It is widely known that running is the best fast burner. This fact draws millions to the activity. Some do it recreationally while others get more serious after a while, going races and adventure runs. The drive to lose excess weight becomes a quest to chase faster times at different distances. This is certainly a worthwhile pursuit that can lead to greater confidence, discipline, serenity, fitness and health. However, it can also lead to the development of injuries if one is not careful. Running is a high impact sport that can be brutal on the body. Avoid problems by being sensible about training.

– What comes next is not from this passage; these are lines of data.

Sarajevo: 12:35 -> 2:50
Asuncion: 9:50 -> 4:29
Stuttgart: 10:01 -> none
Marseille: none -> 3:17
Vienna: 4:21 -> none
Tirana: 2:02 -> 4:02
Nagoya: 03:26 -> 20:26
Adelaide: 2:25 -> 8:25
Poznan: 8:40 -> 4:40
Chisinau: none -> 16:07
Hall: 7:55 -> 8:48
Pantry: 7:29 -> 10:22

Train at Your Current Level
Lots of people start to train because they got inspired by someone they know. It could be a relative, a friend, a celebrity, an athlete, and so forth. They see these awesome individuals who are doing well by their standards and wish to emulate what they see. Often, they would also emulate their training strategies. This is a mistake since what they see is the load of an experienced individual. A beginner would break if they did the same thing right away. You should always train at your current level of fitness and progress gradually as your body adapts.

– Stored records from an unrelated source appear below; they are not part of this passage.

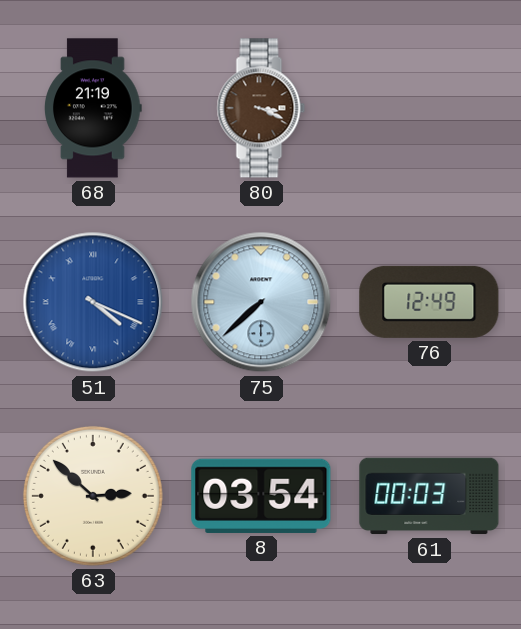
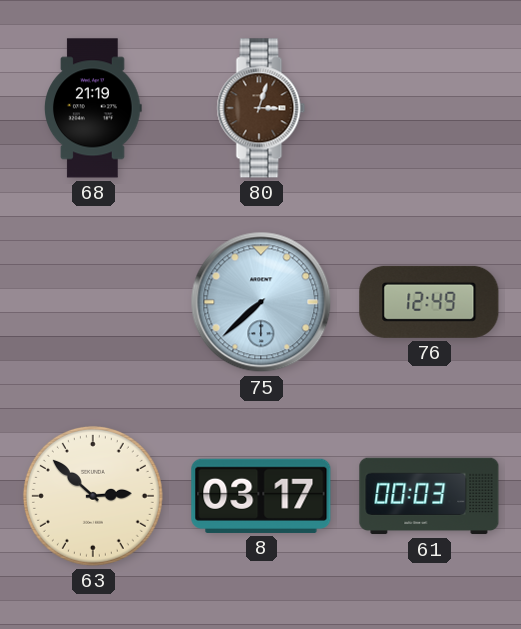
80: 3:19 -> 3:03
51: 4:19 -> none
8: 03:54 -> 03:17
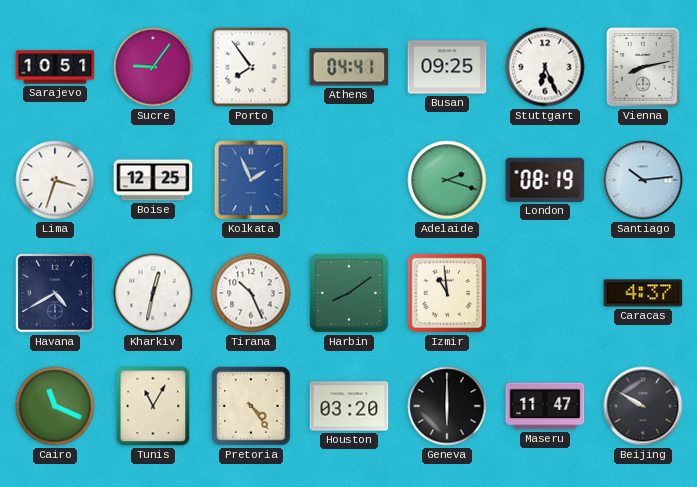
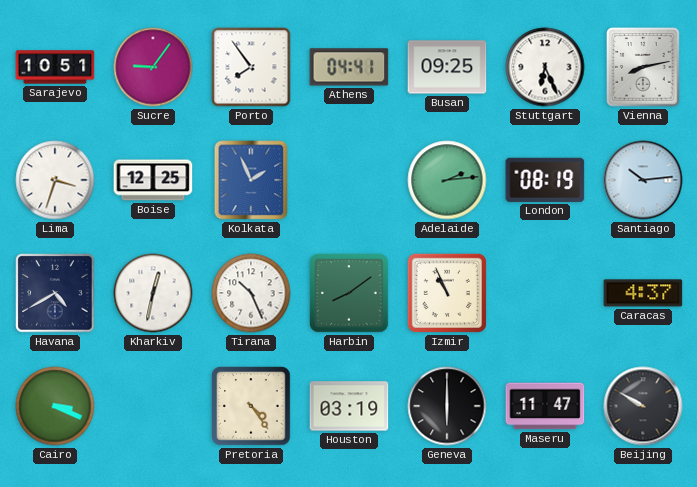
Adelaide: 2:18 -> 2:14
Izmir: 10:59 -> 10:56
Cairo: 11:19 -> 3:19
Tunis: 11:05 -> none
Houston: 03:20 -> 03:19
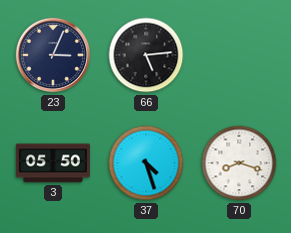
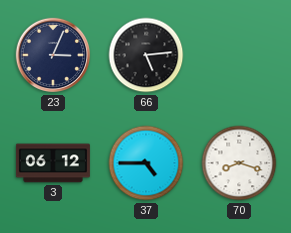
3: 05:50 -> 06:12
37: 4:27 -> 4:45
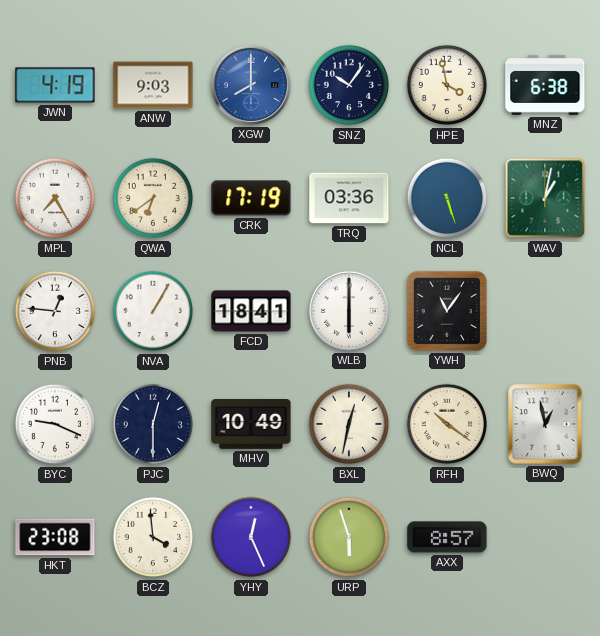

Don’t Do Too Much Intensity
The push to burn fat can make people do too much for their own good. While you do have to increase the load to continue getting improvements, you will have to temper them to what your body can actually handle. Try increasing the weekly mileage by no more than 10% per week. Keep it slow and steady. Your heart rate should stay low with no huffing and puffing. You will get faster naturally without having to force it. Don’t be tempted to do too much speedwork. Beginners should not even try to sprint right away as this increases the risk of injury.
Lift and Cross-train
Yes, running is the best fat burner, but you don’t have to do it all the time. Neither is it advisable. You should try to do other things to work on different muscles groups — the ones that running doesn’t hit all that much. Lifting weights is highly recommended especially for your arms and core. These will balance you out in terms of your physique and overall strength. You will look and feel much better. Your running form will improve as well. Instead of slouching late in a race due to tiredness, you will still glide like a gazelle in photos. You can also crosstrain with cycling and swimming during your active rest days.
Rest When You Need to
Some rest days are meant to be actual rest days. This means no active recovery while riding a bike with friends or doing some laps on the pool. You shouldn’t be hiking in the mountains or being on your feet all day shopping. Put your feet up and try to get as much sleep as possible. Enjoy your downtime and understand that it is as much a part of your training as pounding the pavement.